- AVAILABLE DATA -
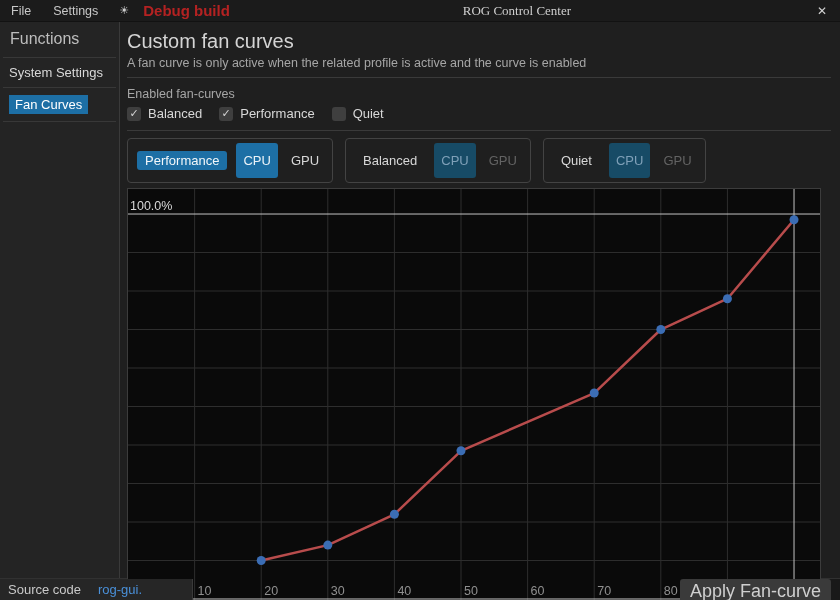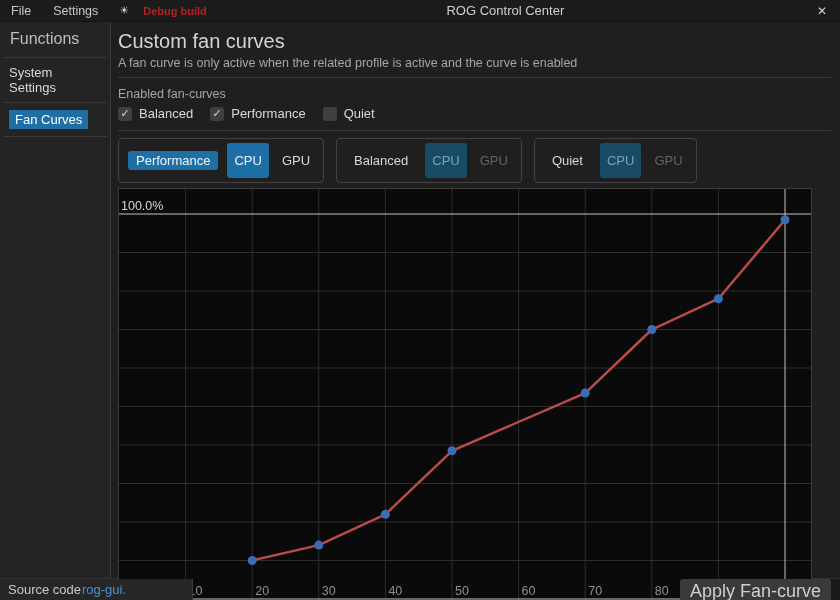"Debug build" .debug { font-size: 11px -> 15px }
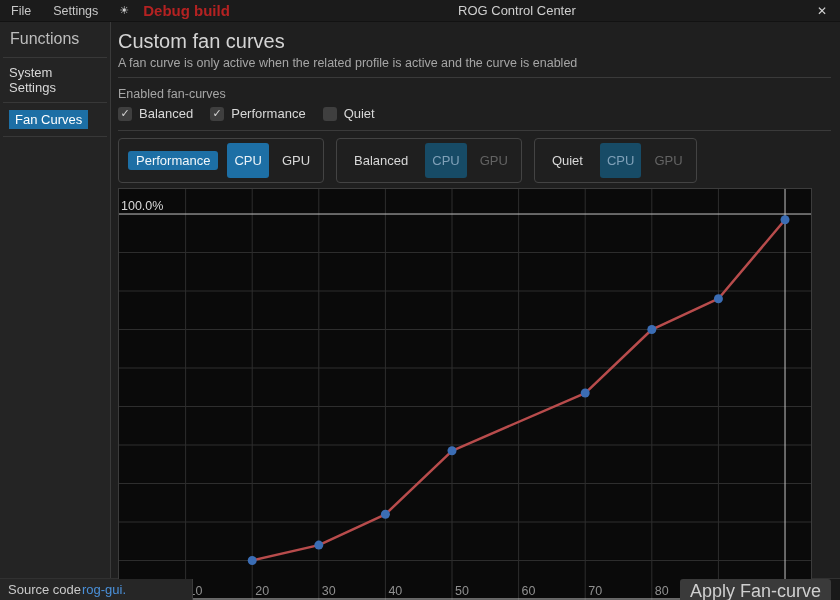"ROG Control Center" .tb-title { font-family: none -> Liberation Serif, serif }
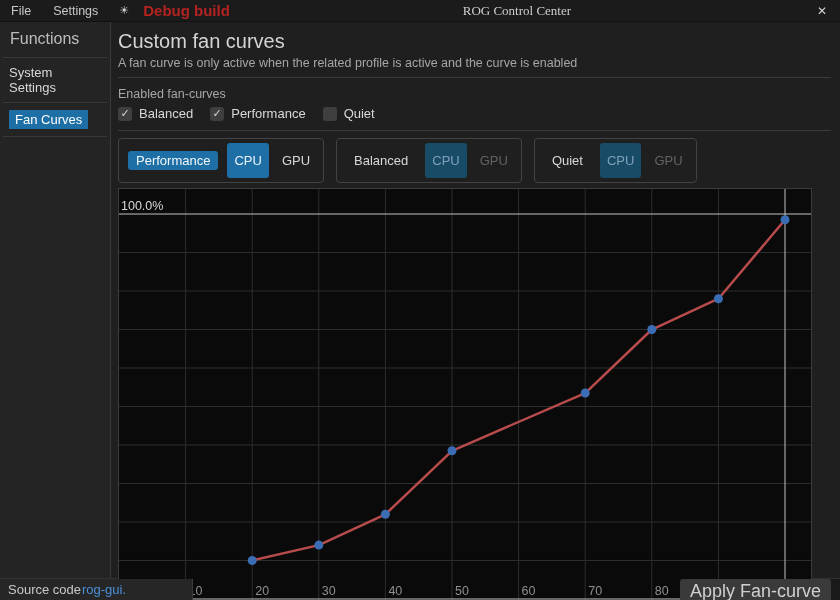"Functions" .sidebar { width: 111px -> 120px }
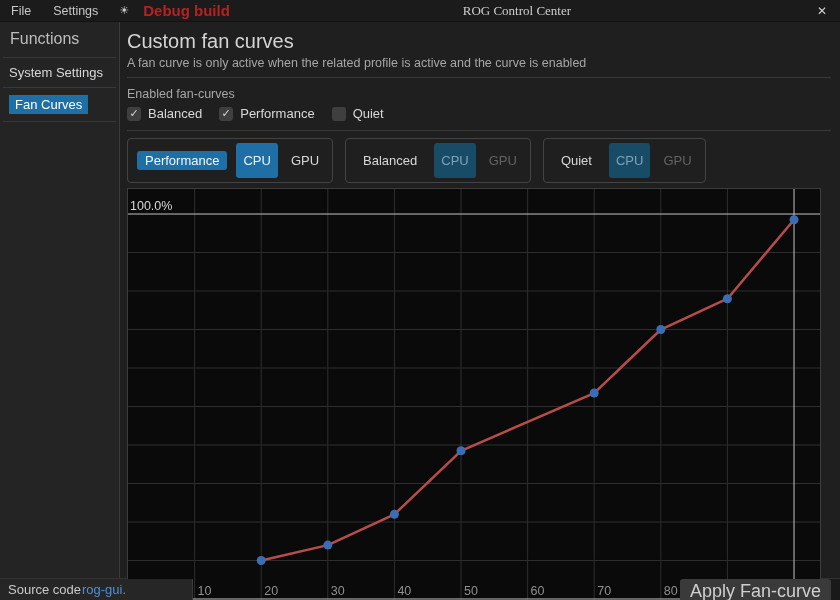"Source code" .foot-left { gap: 1px -> 17px }
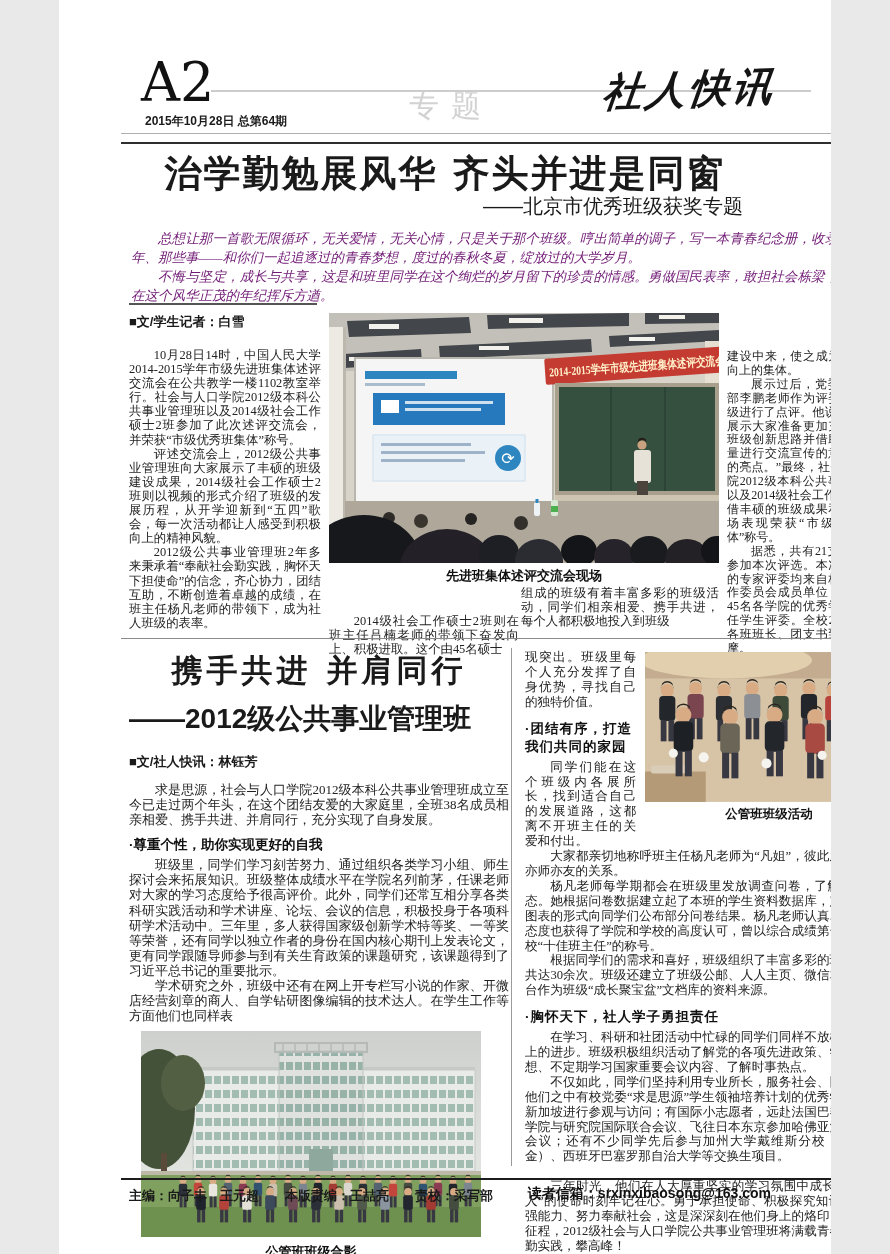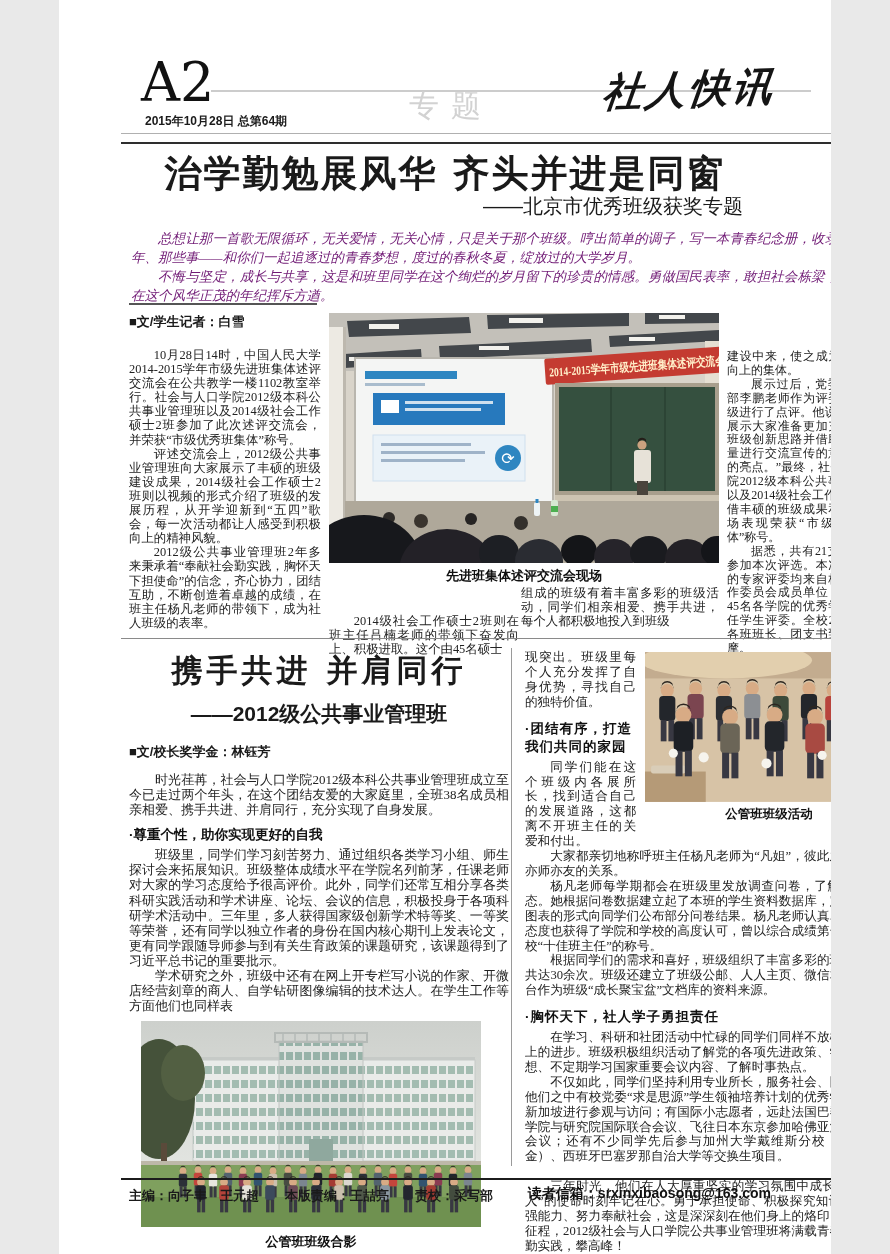"——2012级公共事业管理班" .a2-subhead { font-size: 21px -> 28px; text-align: center -> left }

- YOUR ASSIGNMENT -
Give the lines from the one containing "font-family: none ->" through the final line of the material again, exactly and in full, but without pictures.

- ANSWER FOR THE TASK -
"ROG Control Center" .tb-title { font-family: none -> Liberation Serif, serif }
"Functions" .sidebar { width: 111px -> 120px }
"Source code" .foot-left { gap: 1px -> 17px }
"——2012级公共事业管理班" .a2-subhead { font-size: 21px -> 28px; text-align: center -> left }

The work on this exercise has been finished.